§ Textabschnitt
· · · · · · ·

Entwertung der Ferne - Absolutwerden des Zeichenraums
Koschorke schreibt über Wilhelm Raabes Roman "Pfisters Mühle" und über "Annullierung der Ferne": Noch einmal soll die Mühle ein Schauplatz sein, aber ein Schauplatz des Schreibens. (...) Was sich erst auf eine außertextuelle Referenz bezog, steht nun als Zeichen absolut, weil der Text selbst die letzte Erfahrungsrealität, das letzte "Wunder" ist. Deutlicher kann innerhalb eines realistisch gehaltenen Szenarios nicht akzentuiert werden, daß der Text die paradoxe Aufgabe übernommen hat, weniger epische Wiedergabe als Substitut seines Gegenstands zu sein. (...)
Was auf der Ebene der Bildlichkeit die Entwertung der Ferne des perspektivischen Tiefenraumes ist, stellt sich semiotisch als Absolutwerden des Signifikanten dar. (...) Das "Gemachte" besteht aus Repräsentanzen, die nicht hinter sich zeigen, sondern nur die Nachbarschaft zu anderen medialen Repräsentationen kennen, so daß ein flächiges Netz wechselseitiger Verweise und Verschiebungen entsteht." (S.318ff.)
Text - Landschaft (Reisender in Texten)

· · · · · · ·

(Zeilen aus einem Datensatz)
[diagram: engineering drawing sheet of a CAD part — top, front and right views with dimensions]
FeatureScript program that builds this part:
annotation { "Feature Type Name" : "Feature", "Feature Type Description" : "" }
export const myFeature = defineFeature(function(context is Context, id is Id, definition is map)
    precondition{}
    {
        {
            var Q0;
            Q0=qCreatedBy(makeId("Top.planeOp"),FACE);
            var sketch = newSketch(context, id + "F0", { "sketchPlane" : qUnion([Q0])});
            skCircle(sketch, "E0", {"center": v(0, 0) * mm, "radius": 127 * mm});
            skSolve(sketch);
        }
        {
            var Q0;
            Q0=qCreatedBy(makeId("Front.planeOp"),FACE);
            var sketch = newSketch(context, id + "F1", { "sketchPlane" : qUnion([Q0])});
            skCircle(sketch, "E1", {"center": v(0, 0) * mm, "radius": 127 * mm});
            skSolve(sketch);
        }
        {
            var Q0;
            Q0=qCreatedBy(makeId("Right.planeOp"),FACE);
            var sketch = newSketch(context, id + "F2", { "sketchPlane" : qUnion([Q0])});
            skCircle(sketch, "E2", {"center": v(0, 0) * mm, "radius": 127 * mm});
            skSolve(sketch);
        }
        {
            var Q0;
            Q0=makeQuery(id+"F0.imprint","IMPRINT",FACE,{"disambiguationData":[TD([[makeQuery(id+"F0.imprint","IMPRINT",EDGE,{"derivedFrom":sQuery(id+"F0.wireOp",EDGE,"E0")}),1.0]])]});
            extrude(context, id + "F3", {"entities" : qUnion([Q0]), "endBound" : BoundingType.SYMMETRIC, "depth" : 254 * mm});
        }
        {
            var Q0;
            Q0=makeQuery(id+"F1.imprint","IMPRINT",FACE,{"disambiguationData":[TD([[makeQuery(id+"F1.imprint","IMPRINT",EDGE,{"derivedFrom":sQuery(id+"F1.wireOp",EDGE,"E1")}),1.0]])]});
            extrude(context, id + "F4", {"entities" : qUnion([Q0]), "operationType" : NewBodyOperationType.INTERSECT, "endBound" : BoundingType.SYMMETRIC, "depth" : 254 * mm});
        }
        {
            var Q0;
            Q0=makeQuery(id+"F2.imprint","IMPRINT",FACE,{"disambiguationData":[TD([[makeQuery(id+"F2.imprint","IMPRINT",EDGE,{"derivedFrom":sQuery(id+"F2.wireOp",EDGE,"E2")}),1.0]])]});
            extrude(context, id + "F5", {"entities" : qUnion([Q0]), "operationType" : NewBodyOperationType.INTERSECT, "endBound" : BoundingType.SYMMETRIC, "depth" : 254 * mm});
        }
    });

· · · · · · ·

§ Aufgabenstellung
Wiederhole wortgetreu den Teil des Textes über die Entwertung der Ferne, der mit den Worten beginnt, in denen „Was auf der“ steht, und mit „(Reisender in Texten)“ endet. Maßgeblich ist allein der Text über die Entwertung der Ferne.

§ Richtige Antwort
Was auf der Ebene der Bildlichkeit die Entwertung der Ferne des perspektivischen Tiefenraumes ist, stellt sich semiotisch als Absolutwerden des Signifikanten dar. (...) Das "Gemachte" besteht aus Repräsentanzen, die nicht hinter sich zeigen, sondern nur die Nachbarschaft zu anderen medialen Repräsentationen kennen, so daß ein flächiges Netz wechselseitiger Verweise und Verschiebungen entsteht." (S.318ff.)
Text - Landschaft (Reisender in Texten)